Let us see IP addresses in detail. It lies between
0.0.0.0 to 255.255.255.255
It is a 32 bit number divided in 4 fields separated by a dot. These fields have special meanings. Whenever a field contains 0 that means that particular host only. That is why your computer has a loopback address 127.0.0.1.
If you have not understood what it means forget  you will soon understand. If any field has -1 then it will be a broadcast IP address that is to all the hosts. To understand this concepts perfectly we should see what are the network classes.

every IP address is divided into two main parts a network part and host part. Consider you have a network in college A and another network in college B. Assuming they are class A networks one host in college A has IP address 60.50.23.50 In this case all the hosts on that network will have first field (60) in common and no other host in the world will have first field common to that of college A. That is the network in your college is uniquely identified by that number 60. Remaining fields identify the hosts on that particular network. College B must have different first field. It should be other than 60. That is the speciality of class A networks. In class B networks first two fields are for networks and remaining fields represent host numbers. Thus NIC has a clear idea where each host is situated in world.


----------



## whim_gen (Jun 24, 2005)

A nice detailed article.
Regarding the poll question
Dude wats the point in jus finding out someone's IP??
If u do something mischievous or sadistic with that IP then only will it qualify as a crime


----------



## tuxfan (Jun 25, 2005)

Just finding an IP is not a great deal. But using it for undue gains or harmful activities is surely a crime.

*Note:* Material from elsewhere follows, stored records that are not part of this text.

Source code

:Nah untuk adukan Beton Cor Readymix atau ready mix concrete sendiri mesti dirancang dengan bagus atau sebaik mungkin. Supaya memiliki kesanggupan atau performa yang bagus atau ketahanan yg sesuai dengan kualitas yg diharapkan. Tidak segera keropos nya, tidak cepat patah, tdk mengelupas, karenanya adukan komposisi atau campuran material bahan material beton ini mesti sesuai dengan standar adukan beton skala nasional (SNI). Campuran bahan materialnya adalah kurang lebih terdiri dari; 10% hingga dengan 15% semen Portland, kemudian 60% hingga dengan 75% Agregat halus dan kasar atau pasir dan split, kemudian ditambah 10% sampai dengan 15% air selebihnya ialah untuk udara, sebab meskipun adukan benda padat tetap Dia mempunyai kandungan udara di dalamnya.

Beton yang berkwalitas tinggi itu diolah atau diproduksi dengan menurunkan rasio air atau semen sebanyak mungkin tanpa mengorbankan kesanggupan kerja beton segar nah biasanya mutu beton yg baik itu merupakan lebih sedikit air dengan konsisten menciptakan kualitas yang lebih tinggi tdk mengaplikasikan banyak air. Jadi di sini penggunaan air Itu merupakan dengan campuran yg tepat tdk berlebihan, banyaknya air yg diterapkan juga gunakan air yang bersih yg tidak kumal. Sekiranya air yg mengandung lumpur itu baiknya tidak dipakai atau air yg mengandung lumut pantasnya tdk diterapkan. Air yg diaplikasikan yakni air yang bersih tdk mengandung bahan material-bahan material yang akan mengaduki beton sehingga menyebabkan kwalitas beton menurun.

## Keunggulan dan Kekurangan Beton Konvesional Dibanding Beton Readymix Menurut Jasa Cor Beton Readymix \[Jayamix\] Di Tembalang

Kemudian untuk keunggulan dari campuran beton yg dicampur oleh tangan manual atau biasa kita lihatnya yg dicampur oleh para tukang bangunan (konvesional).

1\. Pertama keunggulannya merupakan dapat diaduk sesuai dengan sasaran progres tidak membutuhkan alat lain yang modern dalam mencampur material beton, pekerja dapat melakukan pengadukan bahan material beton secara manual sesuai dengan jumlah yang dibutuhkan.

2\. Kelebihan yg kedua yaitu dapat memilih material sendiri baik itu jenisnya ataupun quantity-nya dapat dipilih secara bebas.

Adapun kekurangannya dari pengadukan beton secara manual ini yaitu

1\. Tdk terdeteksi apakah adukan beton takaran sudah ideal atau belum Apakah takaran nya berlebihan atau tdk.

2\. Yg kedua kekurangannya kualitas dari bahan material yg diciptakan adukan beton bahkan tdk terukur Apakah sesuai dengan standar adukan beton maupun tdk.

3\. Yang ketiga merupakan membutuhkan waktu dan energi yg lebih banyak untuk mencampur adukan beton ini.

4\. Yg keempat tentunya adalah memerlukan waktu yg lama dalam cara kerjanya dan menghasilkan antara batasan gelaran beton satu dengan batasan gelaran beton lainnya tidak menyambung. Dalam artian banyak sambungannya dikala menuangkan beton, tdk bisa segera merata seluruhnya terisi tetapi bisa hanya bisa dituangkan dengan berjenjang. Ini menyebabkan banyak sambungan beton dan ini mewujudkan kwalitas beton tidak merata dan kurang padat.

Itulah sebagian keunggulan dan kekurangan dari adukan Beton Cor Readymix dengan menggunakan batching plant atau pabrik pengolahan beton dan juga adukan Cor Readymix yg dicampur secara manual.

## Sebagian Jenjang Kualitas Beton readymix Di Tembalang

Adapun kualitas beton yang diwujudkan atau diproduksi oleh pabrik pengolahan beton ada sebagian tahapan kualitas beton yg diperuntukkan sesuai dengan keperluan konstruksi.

Even if you intrude into someone's system and leave without causing any harm, you are liable under our Information Tenchnology Act, 2000 because you could have *possibly* harmed it and also you have compromised someone'e private data.

There are some very similar touchy issues in this act. Government of India needs to have a close look at all such provisions and fine tune them.


----------



## ~Phenom~ (Jun 25, 2005)

good  info dude

by the way , there is no crime in finding someone's IP address untill u misuse it


----------



## vegeta_killer (Jun 26, 2005)

akshar i got a quetion ?
isn't that IP address got changed when ever we logon to net


> that's why we can not able to log on ,on net


bcoz if that the case once alloted address will be........... n we have a clear access, then there may be somthing which must be lying in  between ISP and IP-add. U haven't mentioned that in your tut.

i m eager 2 know. can u plz give some detail info.


----------